• _Requirements_: Copy the records below verbatim, from their first line through the line that contains "picture [1098, 188, 1642, 296]", and stop there.

• _Material provided_:
%%

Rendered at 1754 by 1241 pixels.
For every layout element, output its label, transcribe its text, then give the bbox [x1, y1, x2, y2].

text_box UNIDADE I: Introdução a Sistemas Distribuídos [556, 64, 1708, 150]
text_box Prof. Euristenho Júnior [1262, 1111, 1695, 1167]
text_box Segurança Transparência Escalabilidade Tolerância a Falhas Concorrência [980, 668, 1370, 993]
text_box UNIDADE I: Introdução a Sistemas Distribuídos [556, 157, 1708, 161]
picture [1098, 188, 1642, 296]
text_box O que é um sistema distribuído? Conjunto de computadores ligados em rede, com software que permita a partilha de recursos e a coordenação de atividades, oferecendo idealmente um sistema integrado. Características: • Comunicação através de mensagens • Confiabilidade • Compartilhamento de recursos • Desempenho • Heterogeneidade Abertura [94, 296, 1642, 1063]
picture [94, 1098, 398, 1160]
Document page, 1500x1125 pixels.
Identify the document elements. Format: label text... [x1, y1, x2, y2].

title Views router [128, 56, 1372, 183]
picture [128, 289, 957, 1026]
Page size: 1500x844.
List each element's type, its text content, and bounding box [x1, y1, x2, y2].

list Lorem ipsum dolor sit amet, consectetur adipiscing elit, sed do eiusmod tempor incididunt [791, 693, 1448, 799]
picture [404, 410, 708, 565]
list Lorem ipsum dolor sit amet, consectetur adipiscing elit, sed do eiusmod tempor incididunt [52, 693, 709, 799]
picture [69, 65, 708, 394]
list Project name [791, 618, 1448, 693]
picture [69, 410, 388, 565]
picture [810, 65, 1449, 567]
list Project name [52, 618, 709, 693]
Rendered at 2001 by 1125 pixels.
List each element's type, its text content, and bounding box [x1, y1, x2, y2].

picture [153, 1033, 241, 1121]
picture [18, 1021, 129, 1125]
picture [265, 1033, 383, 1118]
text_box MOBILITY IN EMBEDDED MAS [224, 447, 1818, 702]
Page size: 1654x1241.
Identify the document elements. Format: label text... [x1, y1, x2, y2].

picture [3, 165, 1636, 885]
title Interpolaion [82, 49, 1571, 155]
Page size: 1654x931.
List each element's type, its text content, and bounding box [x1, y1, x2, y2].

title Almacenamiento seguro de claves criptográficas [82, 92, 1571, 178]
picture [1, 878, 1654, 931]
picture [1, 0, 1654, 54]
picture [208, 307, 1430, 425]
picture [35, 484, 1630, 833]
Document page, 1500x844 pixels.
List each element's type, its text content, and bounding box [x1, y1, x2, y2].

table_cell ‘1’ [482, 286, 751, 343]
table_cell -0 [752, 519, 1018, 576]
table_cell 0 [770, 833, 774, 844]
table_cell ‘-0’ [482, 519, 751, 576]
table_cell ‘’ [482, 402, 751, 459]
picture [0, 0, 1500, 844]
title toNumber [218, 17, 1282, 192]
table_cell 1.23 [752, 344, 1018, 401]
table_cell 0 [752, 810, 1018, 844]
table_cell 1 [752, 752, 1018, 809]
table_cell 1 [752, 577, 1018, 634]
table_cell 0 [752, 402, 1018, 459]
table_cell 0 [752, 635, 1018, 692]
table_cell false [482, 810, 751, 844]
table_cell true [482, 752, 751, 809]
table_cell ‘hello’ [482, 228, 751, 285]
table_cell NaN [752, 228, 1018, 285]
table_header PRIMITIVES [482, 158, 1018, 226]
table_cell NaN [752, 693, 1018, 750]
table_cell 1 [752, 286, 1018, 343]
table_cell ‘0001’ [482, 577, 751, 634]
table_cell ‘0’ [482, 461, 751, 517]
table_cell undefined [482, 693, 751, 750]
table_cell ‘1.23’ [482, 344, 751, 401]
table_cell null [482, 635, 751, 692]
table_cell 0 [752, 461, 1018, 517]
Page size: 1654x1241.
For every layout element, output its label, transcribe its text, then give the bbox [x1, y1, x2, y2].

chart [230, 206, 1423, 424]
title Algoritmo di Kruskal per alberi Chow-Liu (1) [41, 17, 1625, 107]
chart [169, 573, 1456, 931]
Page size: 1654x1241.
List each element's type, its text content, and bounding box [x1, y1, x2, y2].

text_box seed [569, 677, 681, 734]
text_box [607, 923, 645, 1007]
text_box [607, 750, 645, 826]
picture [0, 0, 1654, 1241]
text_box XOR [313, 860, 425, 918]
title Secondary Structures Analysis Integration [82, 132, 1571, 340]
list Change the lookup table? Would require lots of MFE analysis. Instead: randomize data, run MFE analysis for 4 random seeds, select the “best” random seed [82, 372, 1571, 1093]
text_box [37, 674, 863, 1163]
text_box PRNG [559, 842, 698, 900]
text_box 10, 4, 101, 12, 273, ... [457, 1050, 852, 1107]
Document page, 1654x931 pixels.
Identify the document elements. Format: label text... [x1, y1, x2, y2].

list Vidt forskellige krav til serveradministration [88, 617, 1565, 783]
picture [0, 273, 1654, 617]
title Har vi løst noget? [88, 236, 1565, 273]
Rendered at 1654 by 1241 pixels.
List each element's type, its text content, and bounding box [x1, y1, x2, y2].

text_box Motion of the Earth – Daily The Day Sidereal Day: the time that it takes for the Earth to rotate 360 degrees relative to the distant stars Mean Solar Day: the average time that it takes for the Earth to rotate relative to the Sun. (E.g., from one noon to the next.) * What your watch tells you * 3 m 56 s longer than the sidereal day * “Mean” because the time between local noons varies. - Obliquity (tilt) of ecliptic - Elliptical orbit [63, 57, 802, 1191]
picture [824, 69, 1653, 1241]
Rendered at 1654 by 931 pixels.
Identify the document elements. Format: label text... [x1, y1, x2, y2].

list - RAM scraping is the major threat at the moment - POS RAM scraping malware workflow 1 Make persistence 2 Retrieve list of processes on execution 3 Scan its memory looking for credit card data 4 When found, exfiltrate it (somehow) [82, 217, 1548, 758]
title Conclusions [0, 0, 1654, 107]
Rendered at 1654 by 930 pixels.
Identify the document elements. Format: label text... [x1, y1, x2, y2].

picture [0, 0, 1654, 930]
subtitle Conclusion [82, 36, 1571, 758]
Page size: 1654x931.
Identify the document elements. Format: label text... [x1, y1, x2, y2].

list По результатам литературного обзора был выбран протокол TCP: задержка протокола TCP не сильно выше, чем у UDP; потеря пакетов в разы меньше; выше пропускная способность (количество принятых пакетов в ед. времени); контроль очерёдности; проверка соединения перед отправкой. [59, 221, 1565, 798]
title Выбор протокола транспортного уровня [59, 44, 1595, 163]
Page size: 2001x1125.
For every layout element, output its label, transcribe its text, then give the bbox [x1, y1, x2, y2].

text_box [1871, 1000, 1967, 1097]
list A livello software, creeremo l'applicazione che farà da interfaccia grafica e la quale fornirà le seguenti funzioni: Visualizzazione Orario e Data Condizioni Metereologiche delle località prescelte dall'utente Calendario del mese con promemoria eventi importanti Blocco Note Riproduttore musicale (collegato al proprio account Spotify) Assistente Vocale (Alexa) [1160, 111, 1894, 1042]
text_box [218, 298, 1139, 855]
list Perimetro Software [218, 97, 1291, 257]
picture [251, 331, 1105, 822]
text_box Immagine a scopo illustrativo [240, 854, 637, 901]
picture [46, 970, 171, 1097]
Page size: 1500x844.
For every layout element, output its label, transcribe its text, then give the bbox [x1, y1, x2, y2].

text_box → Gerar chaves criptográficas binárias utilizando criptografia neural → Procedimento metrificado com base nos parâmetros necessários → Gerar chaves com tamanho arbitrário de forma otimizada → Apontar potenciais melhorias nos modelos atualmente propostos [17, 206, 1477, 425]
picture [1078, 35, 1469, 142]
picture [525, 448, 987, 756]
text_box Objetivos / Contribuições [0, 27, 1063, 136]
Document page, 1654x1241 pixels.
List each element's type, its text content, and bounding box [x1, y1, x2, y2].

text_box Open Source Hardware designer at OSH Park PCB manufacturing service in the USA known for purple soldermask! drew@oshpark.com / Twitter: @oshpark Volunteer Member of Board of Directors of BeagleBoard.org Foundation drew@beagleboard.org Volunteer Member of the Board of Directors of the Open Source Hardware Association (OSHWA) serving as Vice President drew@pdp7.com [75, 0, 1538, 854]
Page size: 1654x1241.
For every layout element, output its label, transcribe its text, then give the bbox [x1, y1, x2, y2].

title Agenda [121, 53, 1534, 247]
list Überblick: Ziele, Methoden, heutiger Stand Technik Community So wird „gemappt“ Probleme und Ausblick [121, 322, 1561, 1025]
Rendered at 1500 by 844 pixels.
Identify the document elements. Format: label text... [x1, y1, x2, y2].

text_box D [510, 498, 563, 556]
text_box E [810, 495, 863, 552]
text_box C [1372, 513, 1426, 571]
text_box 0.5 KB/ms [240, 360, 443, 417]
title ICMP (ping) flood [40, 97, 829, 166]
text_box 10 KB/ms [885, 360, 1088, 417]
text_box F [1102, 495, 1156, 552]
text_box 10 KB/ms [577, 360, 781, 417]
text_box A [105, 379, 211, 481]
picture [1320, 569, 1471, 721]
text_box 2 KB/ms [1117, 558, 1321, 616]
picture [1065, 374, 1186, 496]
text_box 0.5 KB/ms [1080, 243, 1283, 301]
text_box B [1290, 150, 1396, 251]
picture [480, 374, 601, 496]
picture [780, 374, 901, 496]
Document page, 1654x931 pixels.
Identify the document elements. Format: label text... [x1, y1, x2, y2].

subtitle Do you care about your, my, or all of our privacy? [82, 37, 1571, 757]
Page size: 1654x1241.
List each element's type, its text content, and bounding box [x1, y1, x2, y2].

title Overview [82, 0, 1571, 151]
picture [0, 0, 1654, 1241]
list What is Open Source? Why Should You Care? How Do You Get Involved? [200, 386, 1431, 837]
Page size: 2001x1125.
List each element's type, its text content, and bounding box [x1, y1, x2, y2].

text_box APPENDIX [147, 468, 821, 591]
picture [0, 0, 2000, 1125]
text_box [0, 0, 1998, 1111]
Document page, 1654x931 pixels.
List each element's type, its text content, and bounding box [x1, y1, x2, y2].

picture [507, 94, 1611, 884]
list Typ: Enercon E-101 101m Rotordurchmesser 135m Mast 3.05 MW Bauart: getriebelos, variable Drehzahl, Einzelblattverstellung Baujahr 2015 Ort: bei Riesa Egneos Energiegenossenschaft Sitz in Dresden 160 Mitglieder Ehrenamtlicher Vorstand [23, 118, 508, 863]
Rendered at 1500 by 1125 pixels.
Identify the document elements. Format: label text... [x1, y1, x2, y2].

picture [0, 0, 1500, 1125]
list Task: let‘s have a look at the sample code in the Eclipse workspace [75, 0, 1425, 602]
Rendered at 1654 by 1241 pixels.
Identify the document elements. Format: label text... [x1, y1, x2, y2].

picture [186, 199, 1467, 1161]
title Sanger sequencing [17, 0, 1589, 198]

%%

• _Task answer_:
Rendered at 1754 by 1241 pixels.
For every layout element, output its label, transcribe its text, then give the bbox [x1, y1, x2, y2].

text_box UNIDADE I: Introdução a Sistemas Distribuídos [556, 64, 1708, 150]
text_box Prof. Euristenho Júnior [1262, 1111, 1695, 1167]
text_box Segurança Transparência Escalabilidade Tolerância a Falhas Concorrência [980, 668, 1370, 993]
text_box UNIDADE I: Introdução a Sistemas Distribuídos [556, 157, 1708, 161]
picture [1098, 188, 1642, 296]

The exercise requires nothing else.